One of our early partners was Hacienda Community Development Corporation, a local nonprofit that built six prototype homes from mass timber at T2. The Mass Casitas pilot project, funded in part by $5 million from the 2023 Oregon Legislature, not only provided homes for families in Madras, Talent, Otis and Portland. It demonstrated that mass timber modular construction can provide a quicker, more efficient and cost-effective way to build housing.

Around the same time, the Port also began leasing space to modomi, a Portland-based company specializing in sustainable modular housing, and modomi began renovating an old warehouse into a modular housing manufacturing facility.

Campus plans take shape

2024 Rendering of UO acoustics lab: modern timber building

Two years of plans started to become reality with multiple anchor tenants announced for the campus.

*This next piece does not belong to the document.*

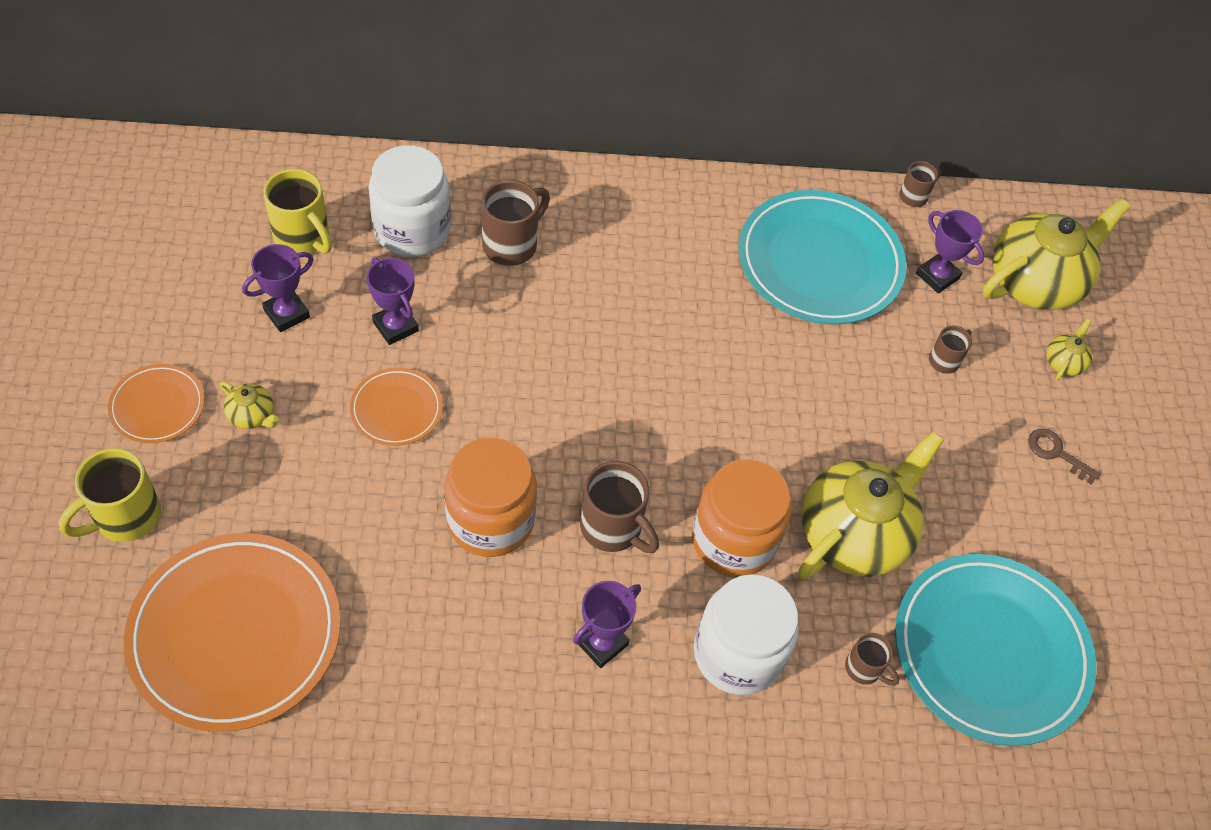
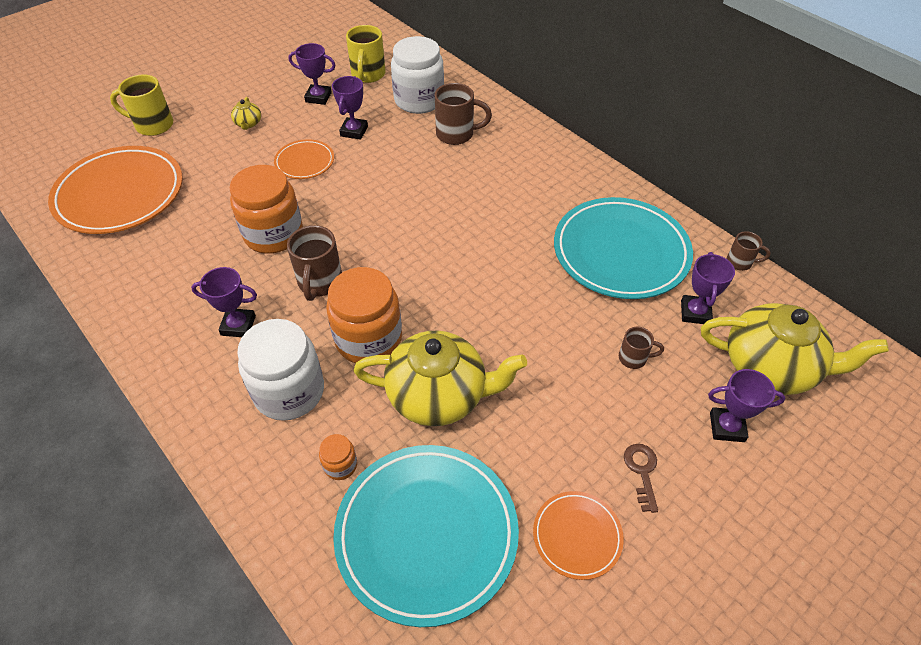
camera: 55 degrees right, 5 degrees down
(158, 406) = (222, 97): orange plate -> orange plate (577, 536)
(864, 669) = (340, 465): brown mug -> orange jar
(1064, 362) = (727, 427): yellow teapot -> purple trophy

The Port approved leases with the University of Oregon for a new mass timber acoustics laboratory, along with Zaugg Timber Solutions, which took over the warehouse renovated by modomi to create a temporary mass timber manufacturing facility. With plans for a permanent mass timber modular factory at T2 as well, Zaugg began efforts to build an interim modular manufacturing facility and recruit for its training program in Switzerland.

Throughout all this excitement, we continued working out costs and plans for making sure soil is stable for future construction at the campus, and securing additional federal funding for developing critical infrastructure.

What’s next

2025-2028 man in hardhat and harness working on timber building

When complete, the 39-acre Mass Timber and Housing Innovation Campus at T2 will include manufacturing, research and development, skills training, and incubator space for small and emerging businesses.

In 2025-26, we’ll work on soil stabilization and critical campus-wide infrastructure improvements. We’ll also work with University of Oregon as they undergo design and permitting for their new acoustics lab – expected to begin construction in 2026 and open in 2027 – and finalize plans with Zaugg for a new, permanent mass timber modular factory to open in early 2028. Zaugg will begin producing mass timber modular housing units, industrial and commercial buildings, and prefabricated mass timber building components even sooner, as early as 2026, in their interim facility.

And we’ll continue collaborating with partners to make sure workers are prepared for the new, high-quality jobs in the emerging mass timber industry.